Is 71 normal for that?


----------



## Mussels (May 26, 2009)

Pete1burn said:


> Is 71 normal for that?



yeah. mine hit 70-75 on stock cooling. 4870 and 4890 are pretty similar in design, so i'd say its normal


----------



## Pete1burn (May 26, 2009)

I'm assuming that GPU Temp with nothing said after it is the actual GPU core.


----------



## Mussels (May 26, 2009)

Pete1burn said:


> I'm assuming that GPU Temp with nothing said after it is the actual GPU core.



i beleive so, yes. mine says GPU idles at 40C and my accelero S1's are cool to the touch, it says the memio is 57-59c and the VRM's feel slightly hot.


----------



## mankind (Jun 22, 2009)

I thought Wiz said that GPU Temp (Memio), GPU Temp (Dispio) and GPU Temp (shadercore) were all part of the GPU die and NOT anything to do with the VRM's.


----------



## erocker (Jun 22, 2009)

mankind said:


> I thought Wiz said that GPU Temp (Memio), GPU Temp (Dispio) and GPU Temp (shadercore) were all part of the GPU die and NOT anything to do with the VRM's.

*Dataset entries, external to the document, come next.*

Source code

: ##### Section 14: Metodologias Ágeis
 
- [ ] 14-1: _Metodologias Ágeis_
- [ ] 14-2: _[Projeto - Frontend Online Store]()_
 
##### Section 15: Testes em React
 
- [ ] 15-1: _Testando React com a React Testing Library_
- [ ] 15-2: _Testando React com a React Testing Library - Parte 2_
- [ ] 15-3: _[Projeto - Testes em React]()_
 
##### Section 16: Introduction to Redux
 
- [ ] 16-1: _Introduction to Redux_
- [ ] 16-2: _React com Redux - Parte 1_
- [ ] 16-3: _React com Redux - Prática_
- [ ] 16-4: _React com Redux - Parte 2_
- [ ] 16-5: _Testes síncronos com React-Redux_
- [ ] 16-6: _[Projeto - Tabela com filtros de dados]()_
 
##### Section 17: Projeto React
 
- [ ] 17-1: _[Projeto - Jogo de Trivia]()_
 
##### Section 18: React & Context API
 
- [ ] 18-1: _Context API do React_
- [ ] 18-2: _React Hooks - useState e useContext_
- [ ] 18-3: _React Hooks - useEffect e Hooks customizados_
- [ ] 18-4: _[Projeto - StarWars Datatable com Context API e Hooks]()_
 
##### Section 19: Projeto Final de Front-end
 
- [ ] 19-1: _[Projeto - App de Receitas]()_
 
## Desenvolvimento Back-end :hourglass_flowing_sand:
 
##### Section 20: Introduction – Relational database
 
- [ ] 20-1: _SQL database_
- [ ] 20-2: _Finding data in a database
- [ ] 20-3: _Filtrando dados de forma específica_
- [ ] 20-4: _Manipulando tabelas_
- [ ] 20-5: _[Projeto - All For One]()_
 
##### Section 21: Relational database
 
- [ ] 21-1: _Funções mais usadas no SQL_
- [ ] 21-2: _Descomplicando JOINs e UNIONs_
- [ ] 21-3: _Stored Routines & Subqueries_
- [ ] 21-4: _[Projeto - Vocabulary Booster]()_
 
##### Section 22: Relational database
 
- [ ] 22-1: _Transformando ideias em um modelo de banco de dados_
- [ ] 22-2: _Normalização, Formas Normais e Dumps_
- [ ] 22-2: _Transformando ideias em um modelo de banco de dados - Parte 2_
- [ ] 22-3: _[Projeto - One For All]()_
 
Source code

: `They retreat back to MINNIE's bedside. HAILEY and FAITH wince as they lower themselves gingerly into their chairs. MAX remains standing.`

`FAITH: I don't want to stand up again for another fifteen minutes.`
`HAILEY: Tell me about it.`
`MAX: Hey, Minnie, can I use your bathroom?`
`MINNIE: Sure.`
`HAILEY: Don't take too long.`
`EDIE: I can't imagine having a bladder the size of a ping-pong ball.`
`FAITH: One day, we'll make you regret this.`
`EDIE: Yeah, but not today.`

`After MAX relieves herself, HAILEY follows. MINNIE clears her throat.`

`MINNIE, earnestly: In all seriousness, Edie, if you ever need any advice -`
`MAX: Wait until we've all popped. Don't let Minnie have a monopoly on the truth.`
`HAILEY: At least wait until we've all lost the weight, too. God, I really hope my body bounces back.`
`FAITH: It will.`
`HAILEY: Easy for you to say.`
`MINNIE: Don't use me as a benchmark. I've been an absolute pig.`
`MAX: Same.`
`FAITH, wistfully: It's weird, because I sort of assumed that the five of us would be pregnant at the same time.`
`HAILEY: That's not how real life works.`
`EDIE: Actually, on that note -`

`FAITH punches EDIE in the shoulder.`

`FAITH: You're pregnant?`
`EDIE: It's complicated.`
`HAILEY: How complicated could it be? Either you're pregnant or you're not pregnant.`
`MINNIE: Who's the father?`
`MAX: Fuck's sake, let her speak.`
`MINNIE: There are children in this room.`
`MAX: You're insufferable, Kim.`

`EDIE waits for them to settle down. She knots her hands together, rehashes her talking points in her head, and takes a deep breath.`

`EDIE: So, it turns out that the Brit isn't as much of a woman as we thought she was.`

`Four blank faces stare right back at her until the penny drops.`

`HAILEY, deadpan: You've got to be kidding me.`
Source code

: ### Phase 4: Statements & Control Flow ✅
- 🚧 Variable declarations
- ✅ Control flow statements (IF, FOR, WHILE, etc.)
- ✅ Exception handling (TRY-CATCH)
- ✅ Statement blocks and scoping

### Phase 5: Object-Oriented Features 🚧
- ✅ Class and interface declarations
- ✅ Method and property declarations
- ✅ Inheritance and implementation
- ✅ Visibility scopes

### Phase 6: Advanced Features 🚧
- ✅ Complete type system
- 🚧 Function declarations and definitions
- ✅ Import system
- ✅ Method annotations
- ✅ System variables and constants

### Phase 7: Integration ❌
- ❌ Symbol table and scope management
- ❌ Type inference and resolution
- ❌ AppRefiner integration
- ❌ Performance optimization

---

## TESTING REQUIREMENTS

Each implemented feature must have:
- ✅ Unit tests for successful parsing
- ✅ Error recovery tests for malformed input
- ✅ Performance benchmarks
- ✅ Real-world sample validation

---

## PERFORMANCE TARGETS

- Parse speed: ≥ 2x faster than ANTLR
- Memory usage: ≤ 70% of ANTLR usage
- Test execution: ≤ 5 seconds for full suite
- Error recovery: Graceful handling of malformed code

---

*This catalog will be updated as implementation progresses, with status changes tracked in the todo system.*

Yes, there are three separate temperature sensors on the GPU die. The VDDC temps are for the VRM's/mosfets.


----------



## mankind (Jun 22, 2009)

On my 4850 idle they are 

GPU Temp (Dispio) - 43°C
GPU Temp (Memio) - 49.5°C
GPU Temp (shadercore) - 48.5°C

Is this about normal (I have a votrexx neo attached) and the room is pretty walm


----------